*** Opening DATA ***
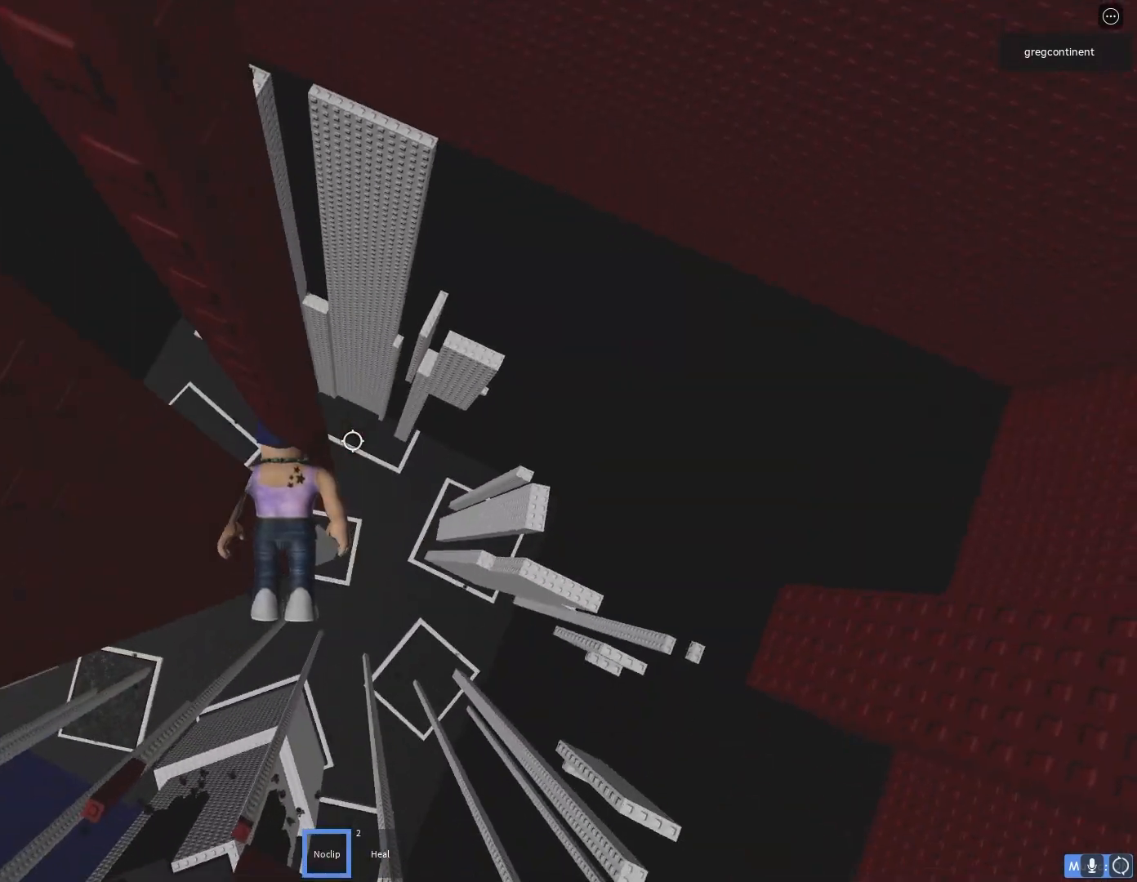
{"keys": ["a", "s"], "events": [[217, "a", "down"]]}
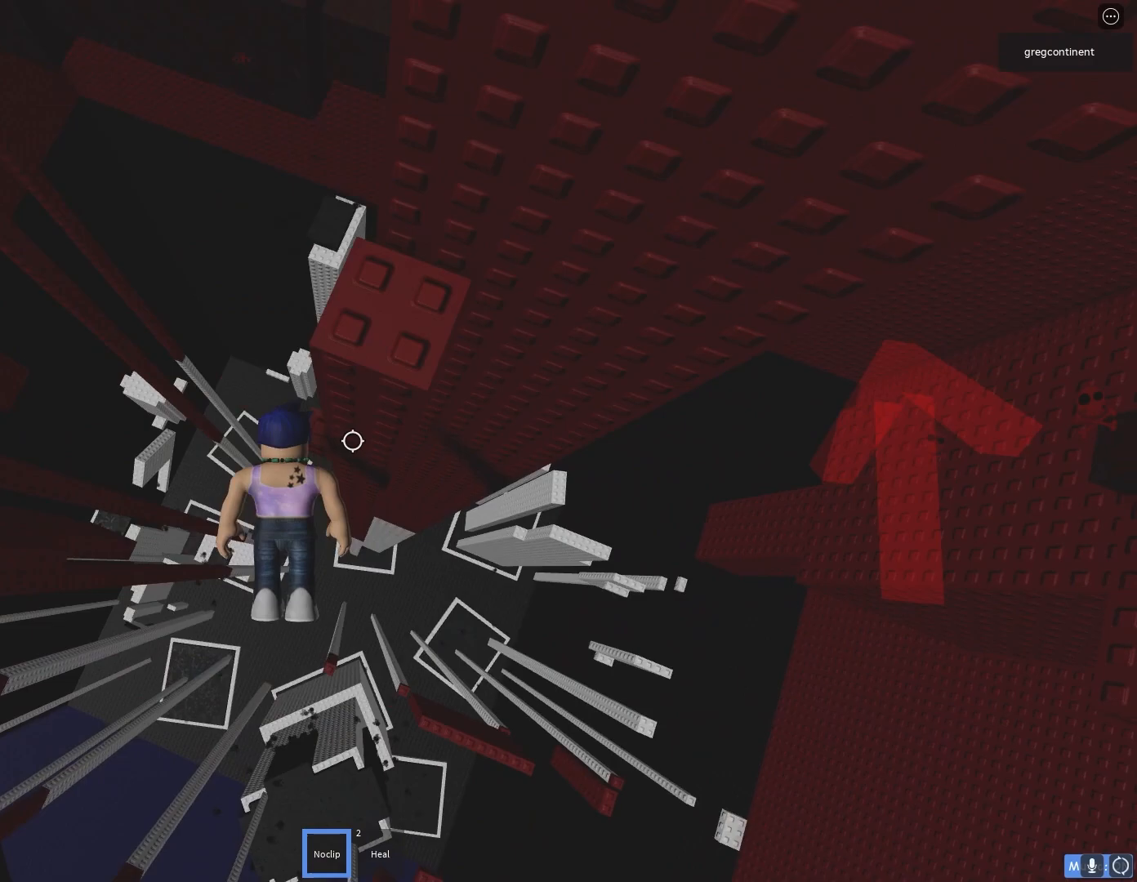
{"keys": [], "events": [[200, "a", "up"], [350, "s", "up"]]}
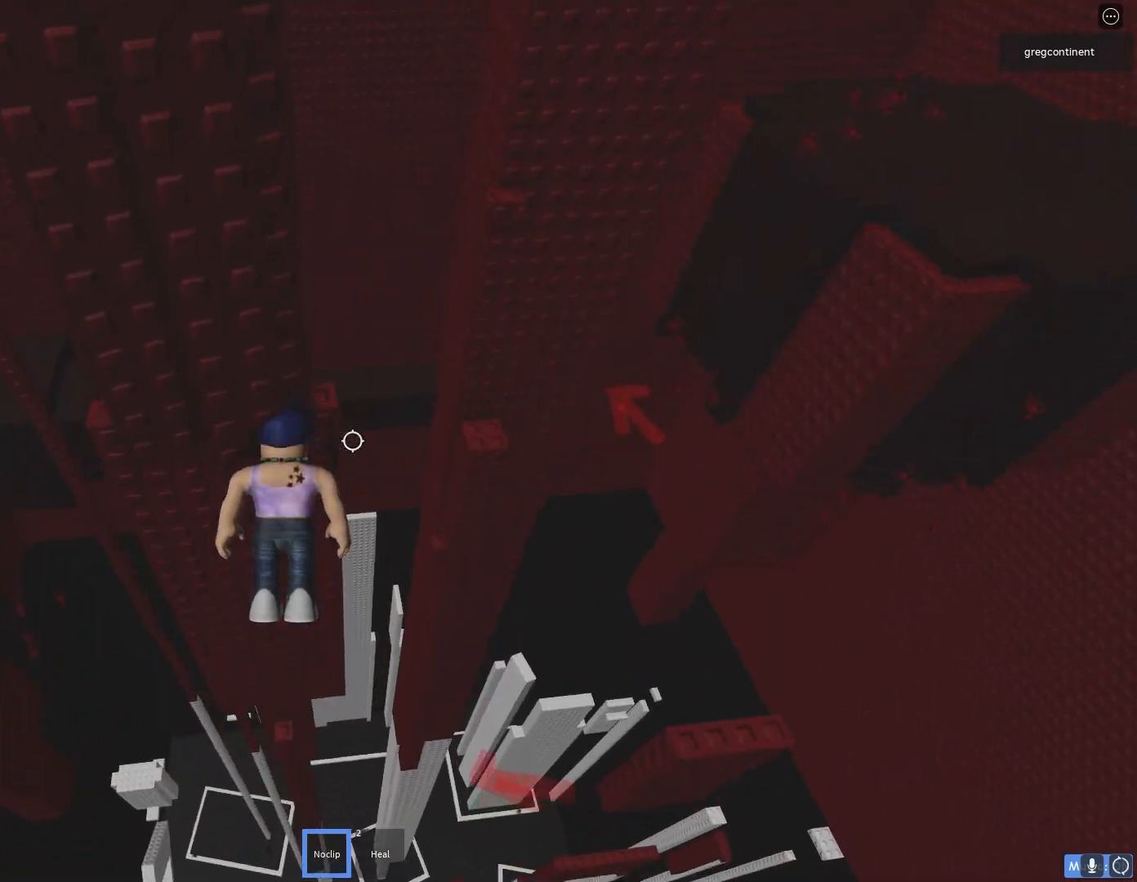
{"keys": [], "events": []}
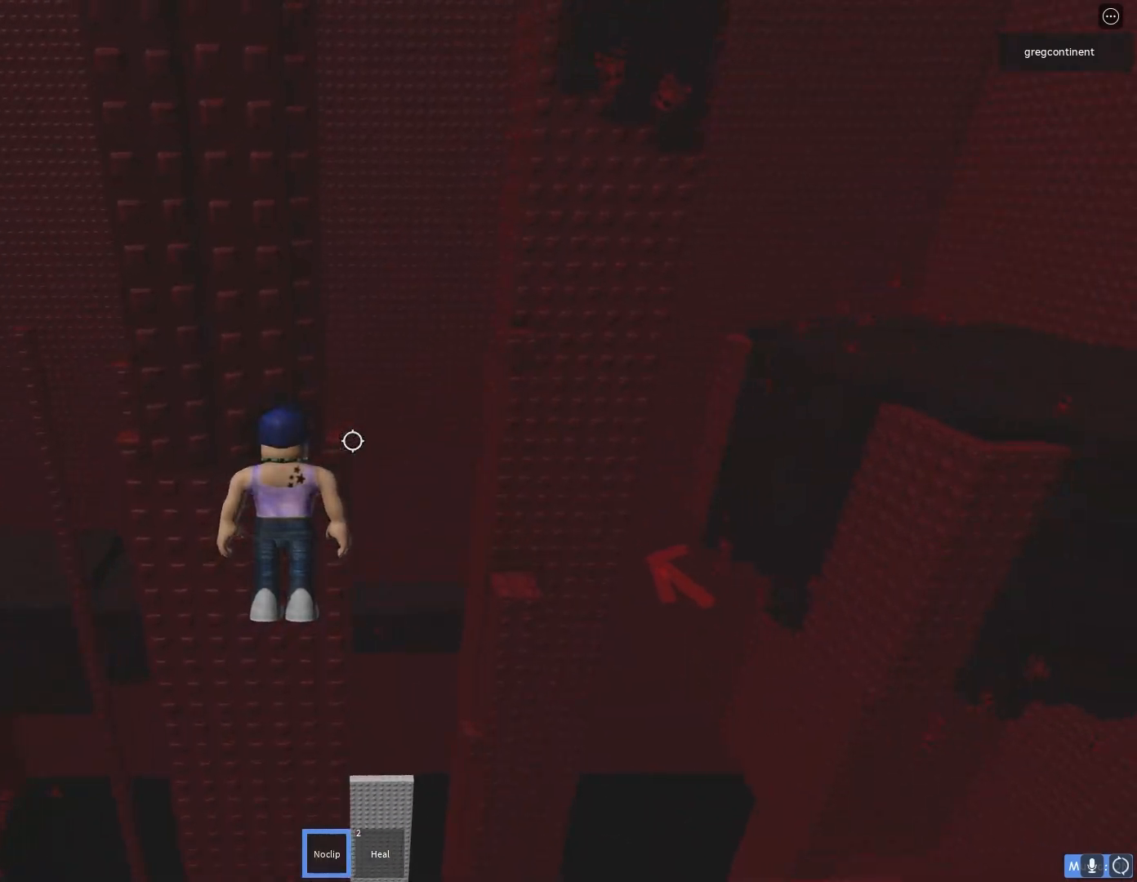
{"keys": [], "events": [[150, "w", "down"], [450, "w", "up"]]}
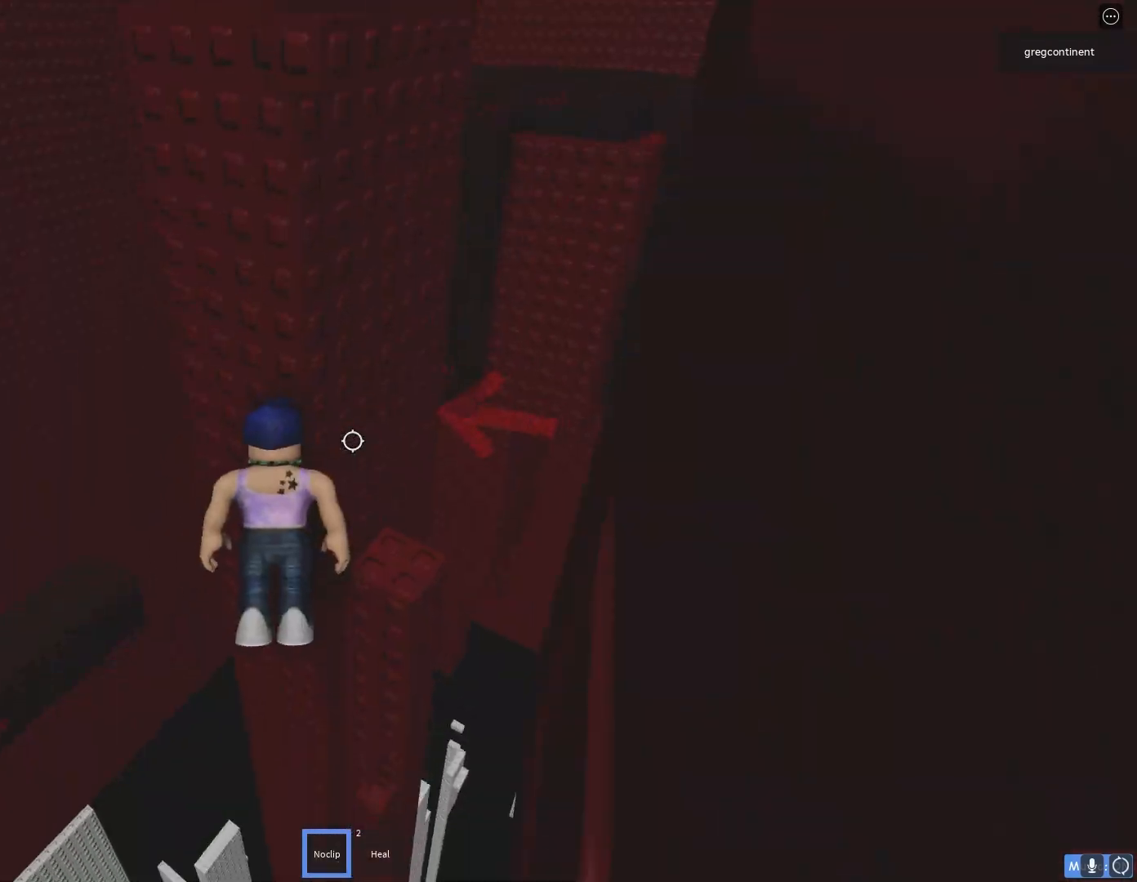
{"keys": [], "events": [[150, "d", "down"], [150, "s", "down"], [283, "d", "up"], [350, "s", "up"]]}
*** Closing DATA ***
== TASK GOAL ==
Copy out, from the records above, every line that holds the string "down".

== EXPECTED ANSWER ==
{"keys": ["a", "s"], "events": [[217, "a", "down"]]}
{"keys": [], "events": [[150, "w", "down"], [450, "w", "up"]]}
{"keys": [], "events": [[150, "d", "down"], [150, "s", "down"], [283, "d", "up"], [350, "s", "up"]]}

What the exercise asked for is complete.